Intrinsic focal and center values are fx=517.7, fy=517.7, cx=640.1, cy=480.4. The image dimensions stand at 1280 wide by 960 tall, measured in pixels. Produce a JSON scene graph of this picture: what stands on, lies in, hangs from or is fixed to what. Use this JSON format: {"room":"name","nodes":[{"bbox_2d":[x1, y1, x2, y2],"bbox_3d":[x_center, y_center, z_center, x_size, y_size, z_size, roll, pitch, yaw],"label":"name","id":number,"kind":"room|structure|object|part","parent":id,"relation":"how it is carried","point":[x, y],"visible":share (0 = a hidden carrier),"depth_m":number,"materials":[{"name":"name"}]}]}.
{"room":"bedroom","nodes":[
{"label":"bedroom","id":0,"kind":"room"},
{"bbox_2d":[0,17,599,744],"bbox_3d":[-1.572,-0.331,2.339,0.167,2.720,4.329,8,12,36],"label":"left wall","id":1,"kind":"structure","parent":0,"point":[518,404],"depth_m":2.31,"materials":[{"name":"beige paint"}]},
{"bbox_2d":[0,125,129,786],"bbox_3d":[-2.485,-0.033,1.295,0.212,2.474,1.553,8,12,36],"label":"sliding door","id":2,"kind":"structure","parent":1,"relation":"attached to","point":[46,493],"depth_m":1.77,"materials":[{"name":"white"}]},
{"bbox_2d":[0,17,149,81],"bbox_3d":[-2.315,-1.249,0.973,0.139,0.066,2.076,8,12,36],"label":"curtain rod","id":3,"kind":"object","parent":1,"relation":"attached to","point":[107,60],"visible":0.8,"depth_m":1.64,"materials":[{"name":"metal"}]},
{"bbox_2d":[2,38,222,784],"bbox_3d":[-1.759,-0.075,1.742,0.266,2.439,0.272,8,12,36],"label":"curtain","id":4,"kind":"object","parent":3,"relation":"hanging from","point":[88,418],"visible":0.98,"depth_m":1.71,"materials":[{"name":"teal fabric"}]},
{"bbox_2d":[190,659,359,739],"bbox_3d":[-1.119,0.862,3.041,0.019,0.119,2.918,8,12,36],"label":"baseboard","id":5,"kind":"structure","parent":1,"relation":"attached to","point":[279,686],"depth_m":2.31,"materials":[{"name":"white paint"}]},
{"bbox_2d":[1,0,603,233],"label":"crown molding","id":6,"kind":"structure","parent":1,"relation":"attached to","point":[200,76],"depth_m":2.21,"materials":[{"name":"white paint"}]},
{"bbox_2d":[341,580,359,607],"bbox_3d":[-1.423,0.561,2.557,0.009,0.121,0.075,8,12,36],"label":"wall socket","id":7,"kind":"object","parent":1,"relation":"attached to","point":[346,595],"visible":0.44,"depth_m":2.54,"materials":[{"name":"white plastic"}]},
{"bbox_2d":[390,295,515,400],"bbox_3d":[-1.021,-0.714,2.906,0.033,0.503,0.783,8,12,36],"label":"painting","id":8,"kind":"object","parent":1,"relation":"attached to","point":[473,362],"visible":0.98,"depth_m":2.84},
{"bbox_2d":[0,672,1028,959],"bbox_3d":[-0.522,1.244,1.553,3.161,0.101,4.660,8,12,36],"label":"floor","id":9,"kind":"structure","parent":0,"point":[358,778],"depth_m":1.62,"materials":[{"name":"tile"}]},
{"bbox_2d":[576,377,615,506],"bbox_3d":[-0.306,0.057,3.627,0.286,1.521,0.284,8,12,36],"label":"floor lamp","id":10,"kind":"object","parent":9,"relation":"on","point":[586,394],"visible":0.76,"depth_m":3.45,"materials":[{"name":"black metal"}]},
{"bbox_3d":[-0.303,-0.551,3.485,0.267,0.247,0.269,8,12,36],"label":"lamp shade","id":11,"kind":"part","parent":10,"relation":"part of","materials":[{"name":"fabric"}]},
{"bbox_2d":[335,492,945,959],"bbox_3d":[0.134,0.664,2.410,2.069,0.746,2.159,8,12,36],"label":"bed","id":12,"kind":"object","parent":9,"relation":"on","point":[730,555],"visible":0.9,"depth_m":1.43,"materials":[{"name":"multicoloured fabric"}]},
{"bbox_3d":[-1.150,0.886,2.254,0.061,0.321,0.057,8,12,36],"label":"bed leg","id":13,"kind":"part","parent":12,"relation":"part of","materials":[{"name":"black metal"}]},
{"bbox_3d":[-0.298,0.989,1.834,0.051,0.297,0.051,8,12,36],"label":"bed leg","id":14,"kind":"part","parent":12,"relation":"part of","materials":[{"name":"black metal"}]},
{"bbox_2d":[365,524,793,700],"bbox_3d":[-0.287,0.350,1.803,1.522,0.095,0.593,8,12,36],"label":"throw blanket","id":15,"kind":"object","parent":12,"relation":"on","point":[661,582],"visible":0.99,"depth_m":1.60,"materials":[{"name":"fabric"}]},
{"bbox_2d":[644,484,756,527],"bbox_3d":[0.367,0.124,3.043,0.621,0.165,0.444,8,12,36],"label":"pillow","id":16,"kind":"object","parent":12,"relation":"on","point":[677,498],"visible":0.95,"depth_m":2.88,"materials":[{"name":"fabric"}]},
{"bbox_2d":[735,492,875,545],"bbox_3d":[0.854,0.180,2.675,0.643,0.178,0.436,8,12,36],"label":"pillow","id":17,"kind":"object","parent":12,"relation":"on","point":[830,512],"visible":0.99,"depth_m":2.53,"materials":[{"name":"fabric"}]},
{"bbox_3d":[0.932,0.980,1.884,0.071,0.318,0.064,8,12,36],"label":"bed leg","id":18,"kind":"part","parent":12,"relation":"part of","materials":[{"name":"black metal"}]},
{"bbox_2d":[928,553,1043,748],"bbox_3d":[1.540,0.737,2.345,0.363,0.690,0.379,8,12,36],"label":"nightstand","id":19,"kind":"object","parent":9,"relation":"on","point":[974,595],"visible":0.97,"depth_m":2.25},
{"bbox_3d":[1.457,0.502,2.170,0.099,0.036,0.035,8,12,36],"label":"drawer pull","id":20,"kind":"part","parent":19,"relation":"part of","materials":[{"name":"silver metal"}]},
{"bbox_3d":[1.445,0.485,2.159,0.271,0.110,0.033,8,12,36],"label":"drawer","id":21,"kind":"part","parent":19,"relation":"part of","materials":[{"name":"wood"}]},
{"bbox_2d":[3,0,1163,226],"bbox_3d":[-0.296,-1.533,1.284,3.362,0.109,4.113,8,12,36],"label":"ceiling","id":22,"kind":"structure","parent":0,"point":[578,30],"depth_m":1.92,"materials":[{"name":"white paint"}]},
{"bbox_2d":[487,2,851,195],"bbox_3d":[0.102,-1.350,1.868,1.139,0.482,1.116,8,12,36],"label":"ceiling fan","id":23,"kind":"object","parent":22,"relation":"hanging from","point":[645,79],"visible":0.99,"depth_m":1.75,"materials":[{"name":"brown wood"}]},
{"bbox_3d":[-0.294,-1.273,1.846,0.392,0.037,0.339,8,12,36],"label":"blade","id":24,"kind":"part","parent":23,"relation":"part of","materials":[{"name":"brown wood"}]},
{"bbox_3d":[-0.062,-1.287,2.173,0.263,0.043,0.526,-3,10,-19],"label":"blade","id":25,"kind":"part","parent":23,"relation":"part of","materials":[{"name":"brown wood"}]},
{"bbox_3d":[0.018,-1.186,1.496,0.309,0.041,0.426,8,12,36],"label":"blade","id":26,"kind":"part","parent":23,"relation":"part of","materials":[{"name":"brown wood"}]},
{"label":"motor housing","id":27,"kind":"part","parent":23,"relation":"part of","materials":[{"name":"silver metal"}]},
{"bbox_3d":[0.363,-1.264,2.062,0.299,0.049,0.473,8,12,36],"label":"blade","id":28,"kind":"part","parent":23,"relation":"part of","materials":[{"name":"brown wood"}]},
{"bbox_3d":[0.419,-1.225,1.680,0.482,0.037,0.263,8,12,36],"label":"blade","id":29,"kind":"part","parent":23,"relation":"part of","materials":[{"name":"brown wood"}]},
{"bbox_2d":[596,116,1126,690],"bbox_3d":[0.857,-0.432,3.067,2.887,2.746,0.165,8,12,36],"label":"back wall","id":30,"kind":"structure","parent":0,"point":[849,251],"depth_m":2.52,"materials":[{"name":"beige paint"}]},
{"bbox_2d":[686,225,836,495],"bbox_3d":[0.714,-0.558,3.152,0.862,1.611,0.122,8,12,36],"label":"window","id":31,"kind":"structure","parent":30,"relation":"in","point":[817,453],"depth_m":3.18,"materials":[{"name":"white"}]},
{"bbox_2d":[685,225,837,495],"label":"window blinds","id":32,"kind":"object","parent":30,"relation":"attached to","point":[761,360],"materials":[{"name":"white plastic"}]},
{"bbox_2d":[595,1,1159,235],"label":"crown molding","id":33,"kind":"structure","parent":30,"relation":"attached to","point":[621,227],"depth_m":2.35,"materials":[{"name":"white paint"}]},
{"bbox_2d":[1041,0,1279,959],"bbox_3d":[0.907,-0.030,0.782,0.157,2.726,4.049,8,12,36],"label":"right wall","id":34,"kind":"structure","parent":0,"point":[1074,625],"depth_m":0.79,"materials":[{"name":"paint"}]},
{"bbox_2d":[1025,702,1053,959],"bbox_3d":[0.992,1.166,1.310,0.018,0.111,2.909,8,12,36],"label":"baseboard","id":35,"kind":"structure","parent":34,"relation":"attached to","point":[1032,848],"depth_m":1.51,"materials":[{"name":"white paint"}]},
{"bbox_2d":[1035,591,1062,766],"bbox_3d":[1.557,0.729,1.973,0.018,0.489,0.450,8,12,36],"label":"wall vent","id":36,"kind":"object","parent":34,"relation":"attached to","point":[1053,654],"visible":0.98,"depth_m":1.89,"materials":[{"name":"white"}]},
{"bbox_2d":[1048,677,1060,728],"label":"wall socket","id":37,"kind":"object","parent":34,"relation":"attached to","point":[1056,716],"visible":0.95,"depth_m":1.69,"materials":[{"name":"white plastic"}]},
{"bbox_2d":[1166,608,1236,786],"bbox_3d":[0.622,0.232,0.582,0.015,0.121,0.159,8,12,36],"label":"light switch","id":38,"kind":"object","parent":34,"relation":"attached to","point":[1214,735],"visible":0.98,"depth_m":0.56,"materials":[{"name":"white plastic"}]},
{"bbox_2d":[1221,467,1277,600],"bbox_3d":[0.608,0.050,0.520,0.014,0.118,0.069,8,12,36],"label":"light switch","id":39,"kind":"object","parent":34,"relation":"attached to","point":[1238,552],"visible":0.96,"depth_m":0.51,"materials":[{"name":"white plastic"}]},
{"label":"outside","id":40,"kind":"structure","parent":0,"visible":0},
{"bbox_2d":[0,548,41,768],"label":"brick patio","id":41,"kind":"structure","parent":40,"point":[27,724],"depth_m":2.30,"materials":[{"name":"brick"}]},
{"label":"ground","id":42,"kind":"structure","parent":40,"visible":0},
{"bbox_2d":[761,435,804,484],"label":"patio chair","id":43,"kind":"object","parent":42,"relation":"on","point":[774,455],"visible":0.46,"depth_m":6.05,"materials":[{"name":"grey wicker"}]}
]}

> _ACTIVITY_
Which lines in the data above contain "crown"? Show each one.

> _EXERCISE ANSWER_
{"bbox_2d":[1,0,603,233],"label":"crown molding","id":6,"kind":"structure","parent":1,"relation":"attached to","point":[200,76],"depth_m":2.21,"materials":[{"name":"white paint"}]},
{"bbox_2d":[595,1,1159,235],"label":"crown molding","id":33,"kind":"structure","parent":30,"relation":"attached to","point":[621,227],"depth_m":2.35,"materials":[{"name":"white paint"}]},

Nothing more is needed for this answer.